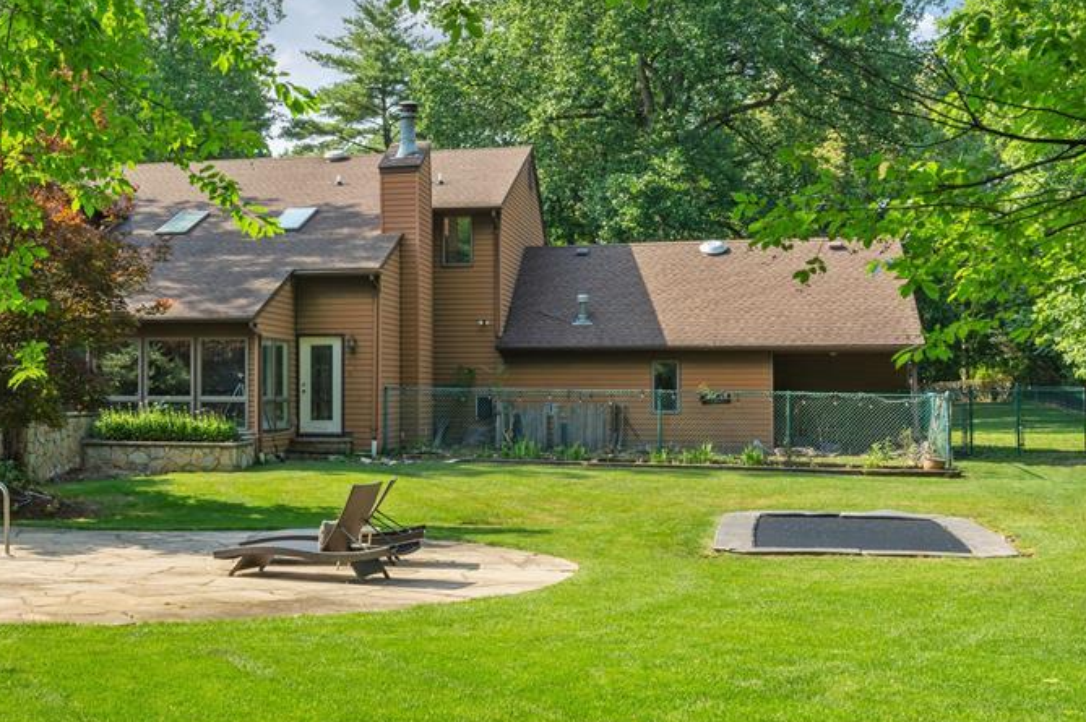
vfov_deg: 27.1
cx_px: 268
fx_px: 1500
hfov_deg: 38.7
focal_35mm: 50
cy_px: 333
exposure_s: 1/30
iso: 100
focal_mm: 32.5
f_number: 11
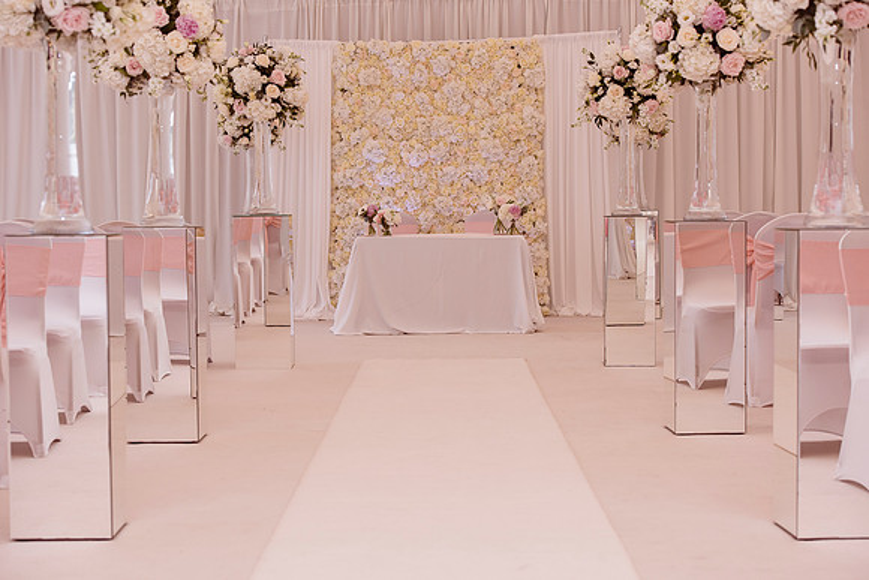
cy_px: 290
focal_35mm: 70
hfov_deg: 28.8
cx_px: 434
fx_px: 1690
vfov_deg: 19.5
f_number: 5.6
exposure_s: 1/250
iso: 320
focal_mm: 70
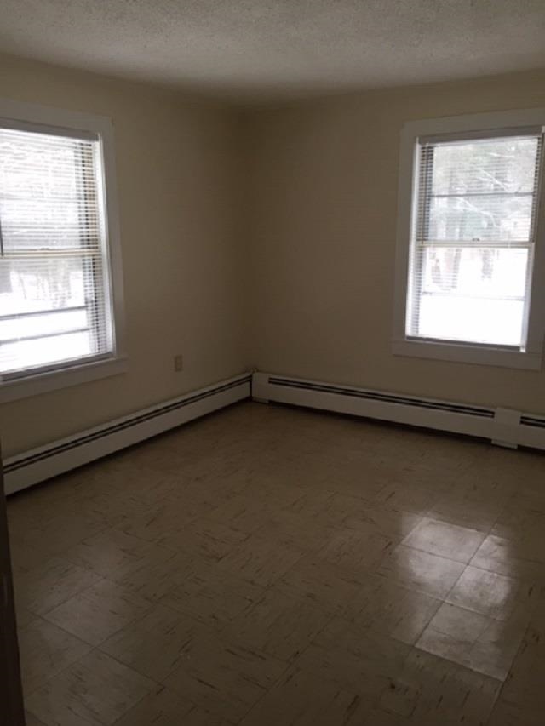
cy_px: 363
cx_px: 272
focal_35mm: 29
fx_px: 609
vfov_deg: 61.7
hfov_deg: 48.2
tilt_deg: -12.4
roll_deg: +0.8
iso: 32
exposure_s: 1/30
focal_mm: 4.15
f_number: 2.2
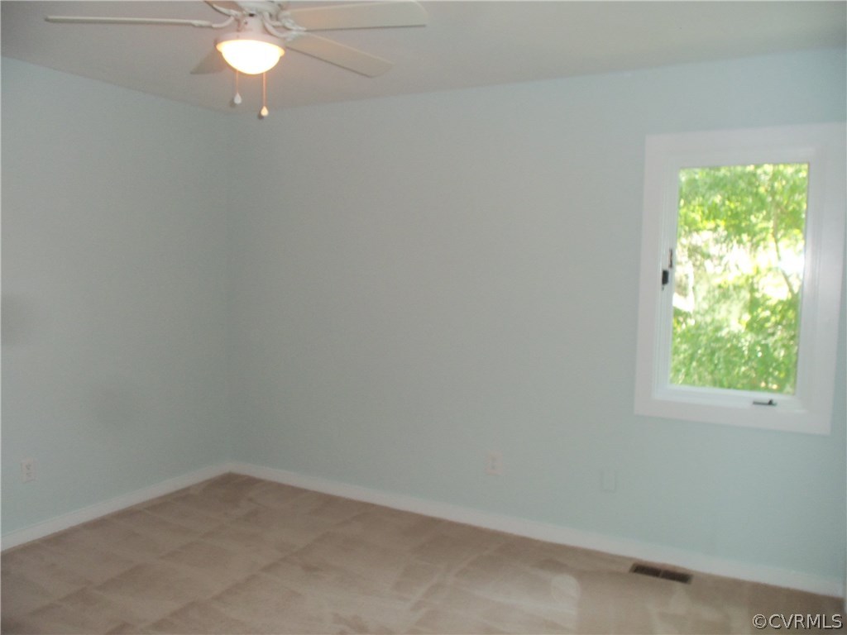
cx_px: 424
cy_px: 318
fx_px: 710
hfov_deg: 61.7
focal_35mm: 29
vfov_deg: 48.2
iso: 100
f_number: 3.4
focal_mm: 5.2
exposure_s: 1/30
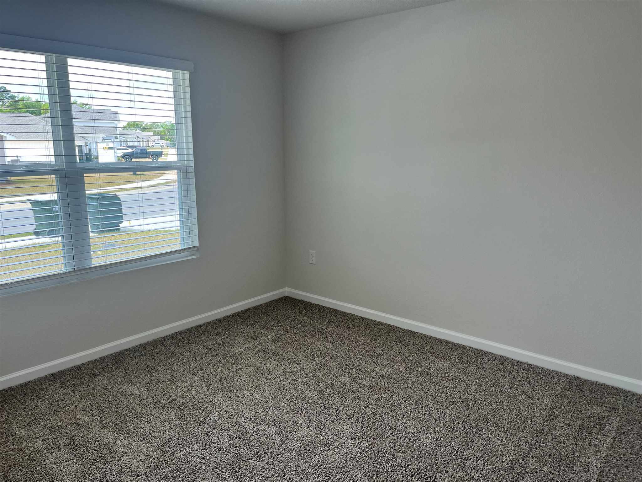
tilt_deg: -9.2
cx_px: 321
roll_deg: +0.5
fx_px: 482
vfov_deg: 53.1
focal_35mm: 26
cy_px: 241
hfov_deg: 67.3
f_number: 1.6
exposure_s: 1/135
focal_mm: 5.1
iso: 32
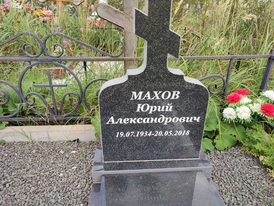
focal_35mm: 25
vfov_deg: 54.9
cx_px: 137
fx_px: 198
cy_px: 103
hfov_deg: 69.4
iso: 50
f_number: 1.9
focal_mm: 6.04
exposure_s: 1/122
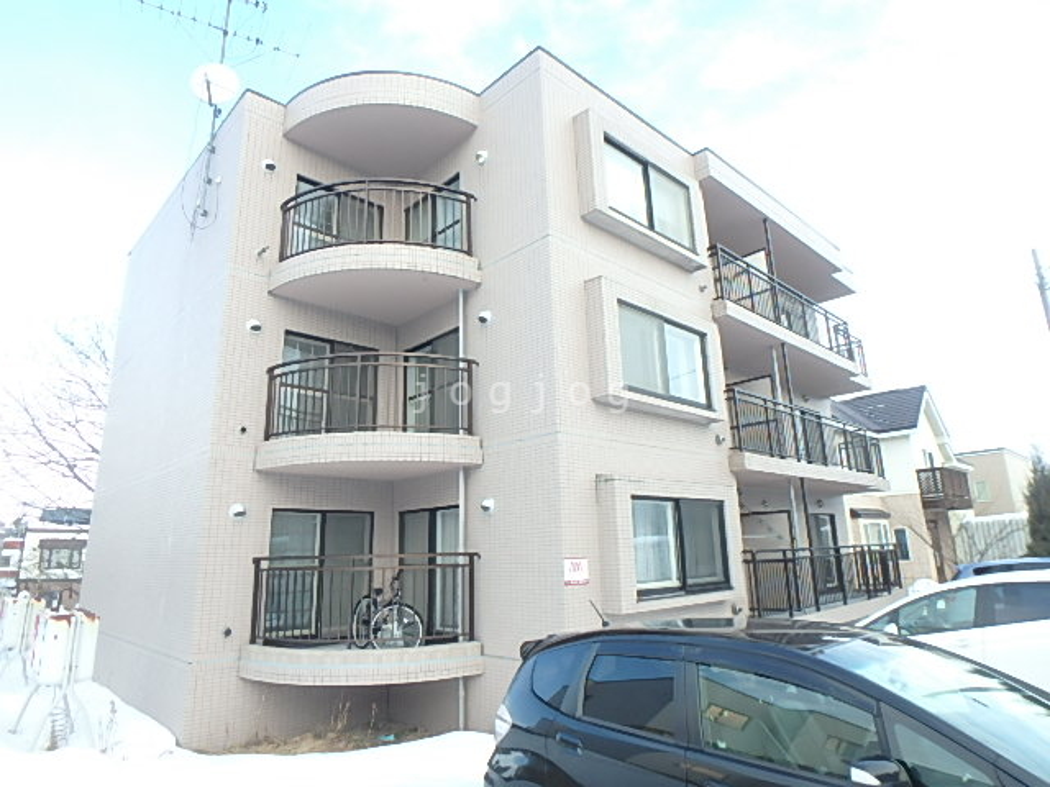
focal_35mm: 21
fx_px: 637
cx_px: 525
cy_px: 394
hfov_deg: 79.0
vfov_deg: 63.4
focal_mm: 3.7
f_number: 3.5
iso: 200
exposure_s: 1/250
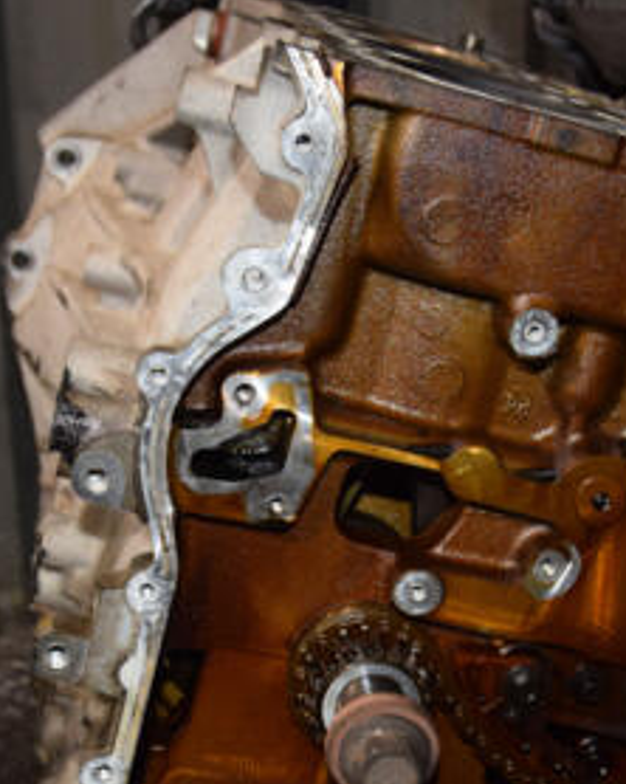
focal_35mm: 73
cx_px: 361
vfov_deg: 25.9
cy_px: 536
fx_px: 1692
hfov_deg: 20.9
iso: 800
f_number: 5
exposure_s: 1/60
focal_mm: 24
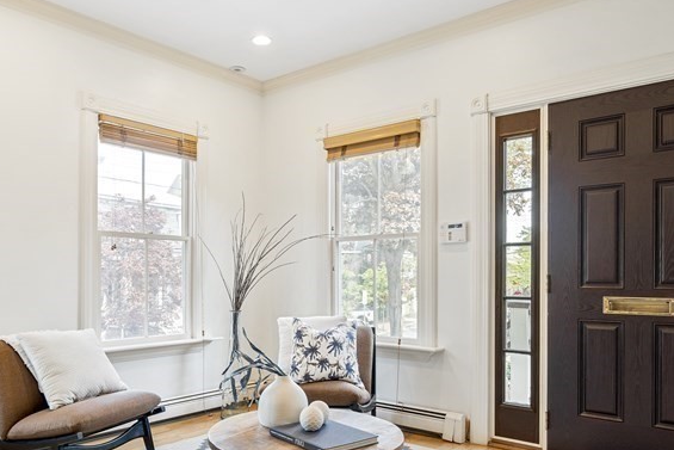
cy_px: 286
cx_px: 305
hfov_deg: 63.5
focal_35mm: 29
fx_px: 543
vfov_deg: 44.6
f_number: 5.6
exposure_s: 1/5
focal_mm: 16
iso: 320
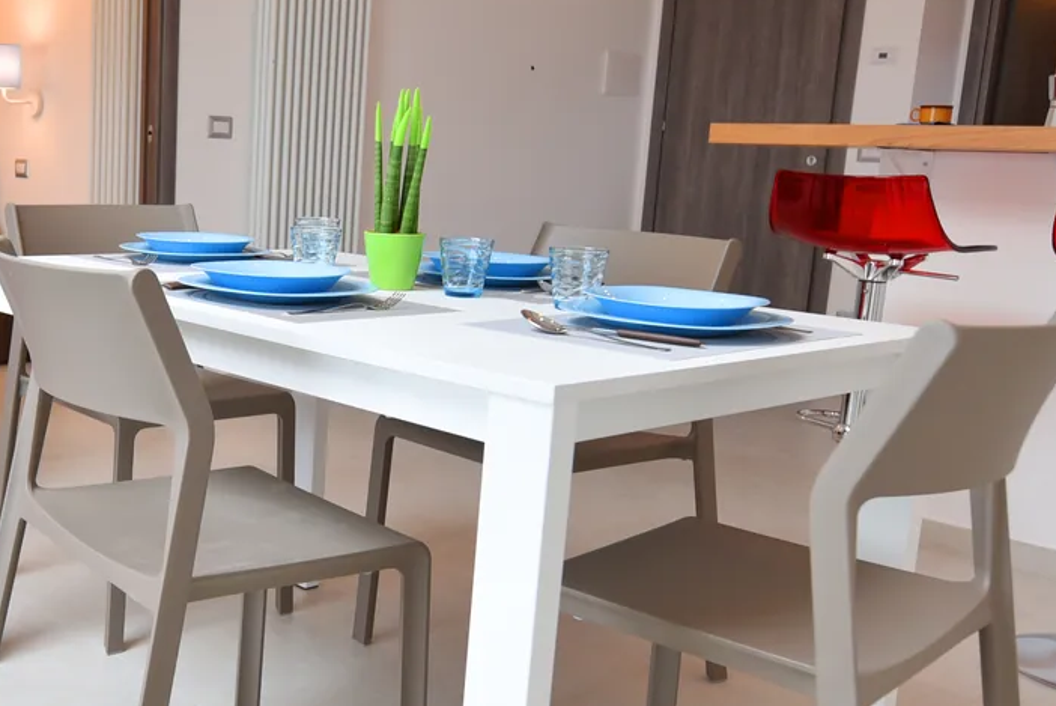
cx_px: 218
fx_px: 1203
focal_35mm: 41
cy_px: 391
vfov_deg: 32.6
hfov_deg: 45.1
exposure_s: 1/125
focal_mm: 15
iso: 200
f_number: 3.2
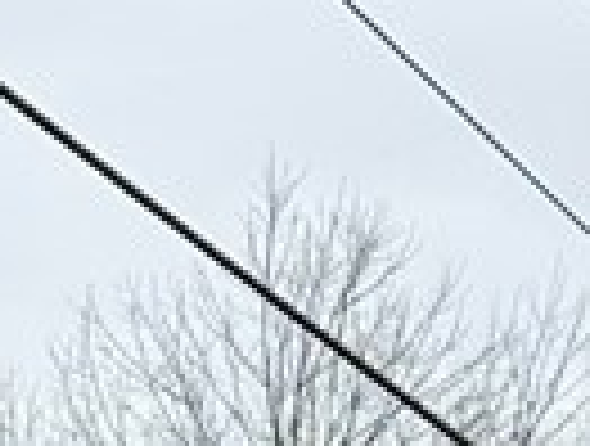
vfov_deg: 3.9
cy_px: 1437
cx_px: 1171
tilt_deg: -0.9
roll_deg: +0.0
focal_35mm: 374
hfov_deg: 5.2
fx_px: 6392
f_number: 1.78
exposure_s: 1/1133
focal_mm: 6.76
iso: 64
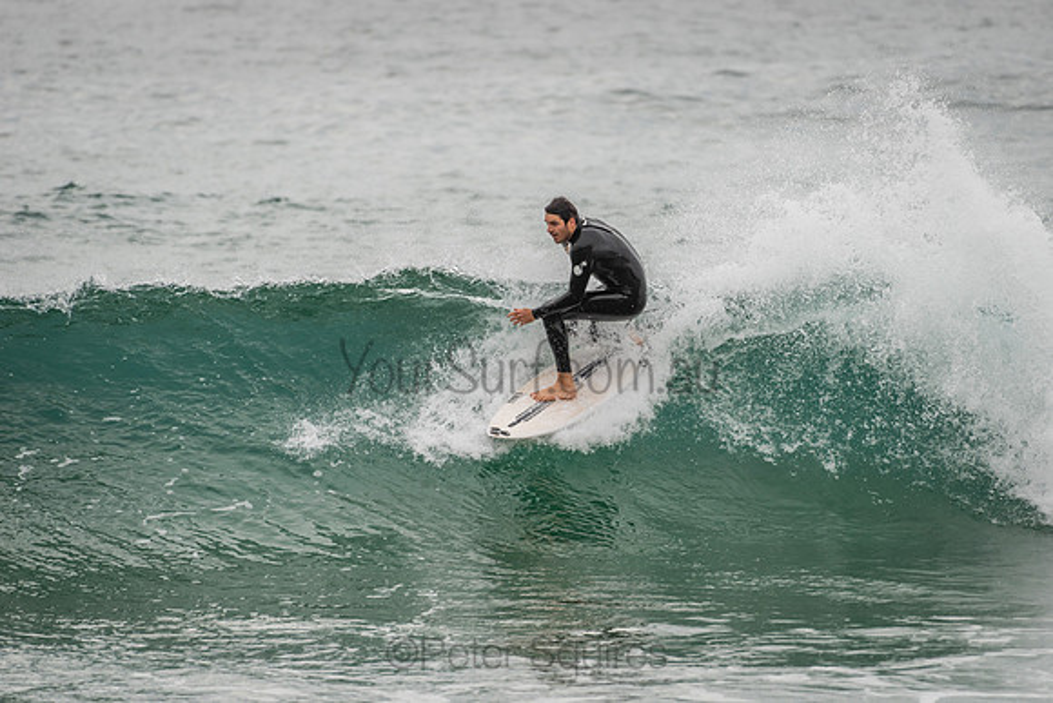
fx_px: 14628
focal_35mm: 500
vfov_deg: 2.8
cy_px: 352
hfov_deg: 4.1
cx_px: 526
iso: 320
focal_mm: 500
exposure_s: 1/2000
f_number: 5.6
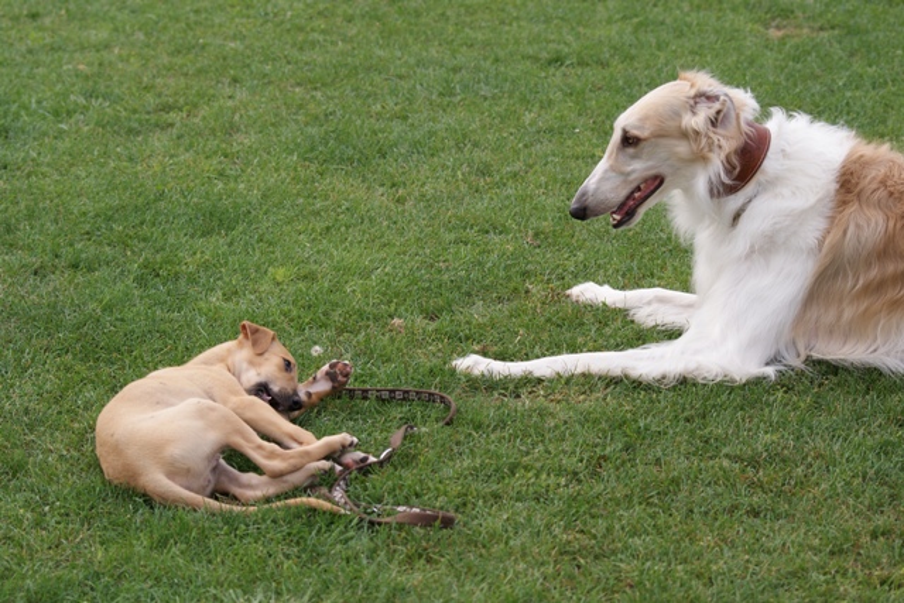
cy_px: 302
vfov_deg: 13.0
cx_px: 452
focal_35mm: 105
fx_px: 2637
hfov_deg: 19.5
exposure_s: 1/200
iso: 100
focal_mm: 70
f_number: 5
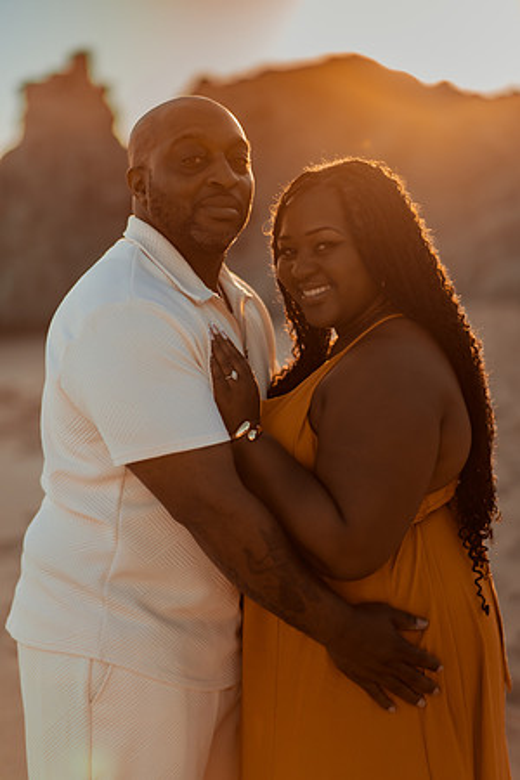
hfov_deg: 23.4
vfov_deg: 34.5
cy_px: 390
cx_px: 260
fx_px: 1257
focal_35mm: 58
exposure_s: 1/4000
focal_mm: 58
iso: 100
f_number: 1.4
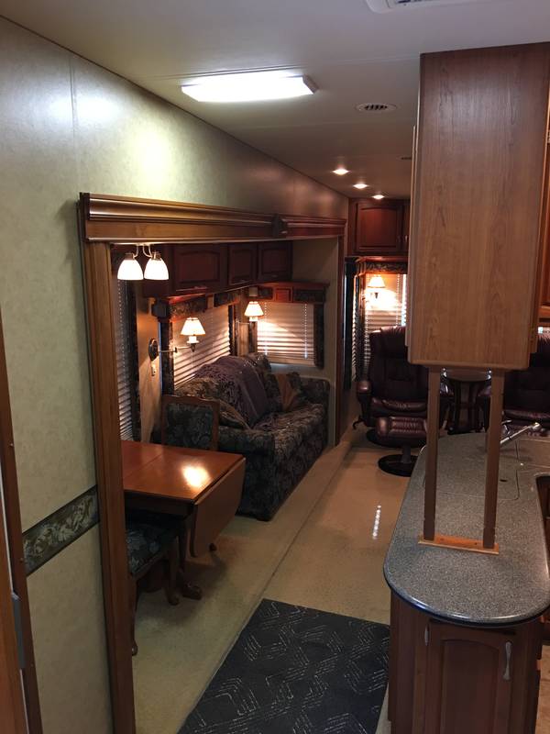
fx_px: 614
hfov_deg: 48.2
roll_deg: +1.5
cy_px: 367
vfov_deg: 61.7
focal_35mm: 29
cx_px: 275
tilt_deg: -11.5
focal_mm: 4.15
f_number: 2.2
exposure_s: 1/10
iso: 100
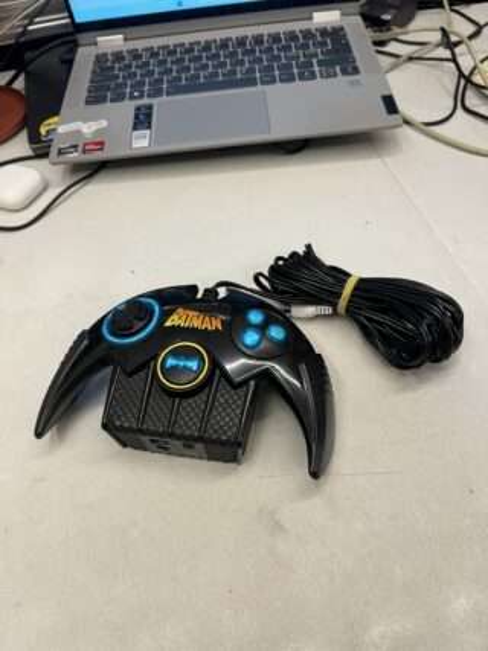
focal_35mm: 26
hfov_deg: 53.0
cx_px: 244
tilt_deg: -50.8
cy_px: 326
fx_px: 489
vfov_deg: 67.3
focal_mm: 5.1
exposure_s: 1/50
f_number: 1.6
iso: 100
· · · · · · ·
What you should do:
Only the pictures stay out; the rest of the entries above must be written out exactly.

Your response:
vfov_deg: 27.1
cx_px: 268
fx_px: 1500
hfov_deg: 38.7
focal_35mm: 50
cy_px: 333
exposure_s: 1/30
iso: 100
focal_mm: 32.5
f_number: 11
cy_px: 290
focal_35mm: 70
hfov_deg: 28.8
cx_px: 434
fx_px: 1690
vfov_deg: 19.5
f_number: 5.6
exposure_s: 1/250
iso: 320
focal_mm: 70
cy_px: 363
cx_px: 272
focal_35mm: 29
fx_px: 609
vfov_deg: 61.7
hfov_deg: 48.2
tilt_deg: -12.4
roll_deg: +0.8
iso: 32
exposure_s: 1/30
focal_mm: 4.15
f_number: 2.2
cx_px: 424
cy_px: 318
fx_px: 710
hfov_deg: 61.7
focal_35mm: 29
vfov_deg: 48.2
iso: 100
f_number: 3.4
focal_mm: 5.2
exposure_s: 1/30
tilt_deg: -9.2
cx_px: 321
roll_deg: +0.5
fx_px: 482
vfov_deg: 53.1
focal_35mm: 26
cy_px: 241
hfov_deg: 67.3
f_number: 1.6
exposure_s: 1/135
focal_mm: 5.1
iso: 32
focal_35mm: 25
vfov_deg: 54.9
cx_px: 137
fx_px: 198
cy_px: 103
hfov_deg: 69.4
iso: 50
f_number: 1.9
focal_mm: 6.04
exposure_s: 1/122
focal_35mm: 21
fx_px: 637
cx_px: 525
cy_px: 394
hfov_deg: 79.0
vfov_deg: 63.4
focal_mm: 3.7
f_number: 3.5
iso: 200
exposure_s: 1/250
focal_35mm: 73
cx_px: 361
vfov_deg: 25.9
cy_px: 536
fx_px: 1692
hfov_deg: 20.9
iso: 800
f_number: 5
exposure_s: 1/60
focal_mm: 24
cy_px: 286
cx_px: 305
hfov_deg: 63.5
focal_35mm: 29
fx_px: 543
vfov_deg: 44.6
f_number: 5.6
exposure_s: 1/5
focal_mm: 16
iso: 320
cx_px: 218
fx_px: 1203
focal_35mm: 41
cy_px: 391
vfov_deg: 32.6
hfov_deg: 45.1
exposure_s: 1/125
focal_mm: 15
iso: 200
f_number: 3.2
vfov_deg: 3.9
cy_px: 1437
cx_px: 1171
tilt_deg: -0.9
roll_deg: +0.0
focal_35mm: 374
hfov_deg: 5.2
fx_px: 6392
f_number: 1.78
exposure_s: 1/1133
focal_mm: 6.76
iso: 64
fx_px: 14628
focal_35mm: 500
vfov_deg: 2.8
cy_px: 352
hfov_deg: 4.1
cx_px: 526
iso: 320
focal_mm: 500
exposure_s: 1/2000
f_number: 5.6
cy_px: 302
vfov_deg: 13.0
cx_px: 452
focal_35mm: 105
fx_px: 2637
hfov_deg: 19.5
exposure_s: 1/200
iso: 100
focal_mm: 70
f_number: 5
hfov_deg: 23.4
vfov_deg: 34.5
cy_px: 390
cx_px: 260
fx_px: 1257
focal_35mm: 58
exposure_s: 1/4000
focal_mm: 58
iso: 100
f_number: 1.4
fx_px: 614
hfov_deg: 48.2
roll_deg: +1.5
cy_px: 367
vfov_deg: 61.7
focal_35mm: 29
cx_px: 275
tilt_deg: -11.5
focal_mm: 4.15
f_number: 2.2
exposure_s: 1/10
iso: 100
focal_35mm: 26
hfov_deg: 53.0
cx_px: 244
tilt_deg: -50.8
cy_px: 326
fx_px: 489
vfov_deg: 67.3
focal_mm: 5.1
exposure_s: 1/50
f_number: 1.6
iso: 100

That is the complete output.